• [Source data]:
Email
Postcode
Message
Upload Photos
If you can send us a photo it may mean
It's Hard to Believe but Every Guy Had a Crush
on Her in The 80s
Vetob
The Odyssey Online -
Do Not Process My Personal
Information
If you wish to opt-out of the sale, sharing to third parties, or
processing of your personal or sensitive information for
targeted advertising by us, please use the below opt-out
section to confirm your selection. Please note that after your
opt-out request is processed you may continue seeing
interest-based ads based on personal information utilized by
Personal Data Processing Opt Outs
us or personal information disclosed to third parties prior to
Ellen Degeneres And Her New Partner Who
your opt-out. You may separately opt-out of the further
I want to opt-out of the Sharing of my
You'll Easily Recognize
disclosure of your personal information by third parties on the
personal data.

==

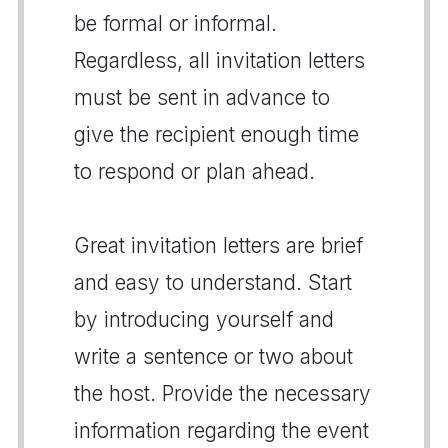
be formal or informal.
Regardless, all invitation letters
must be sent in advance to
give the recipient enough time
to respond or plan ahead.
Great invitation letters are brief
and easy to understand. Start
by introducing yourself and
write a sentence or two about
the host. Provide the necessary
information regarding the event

• [Work to be completed]:
Repeat exactly the part that opens with the line containing "be formal or informal." and closes with the line containing "information regarding the event", both of those lines included.

• [Expected answer]:
be formal or informal.
Regardless, all invitation letters
must be sent in advance to
give the recipient enough time
to respond or plan ahead.
Great invitation letters are brief
and easy to understand. Start
by introducing yourself and
write a sentence or two about
the host. Provide the necessary
information regarding the event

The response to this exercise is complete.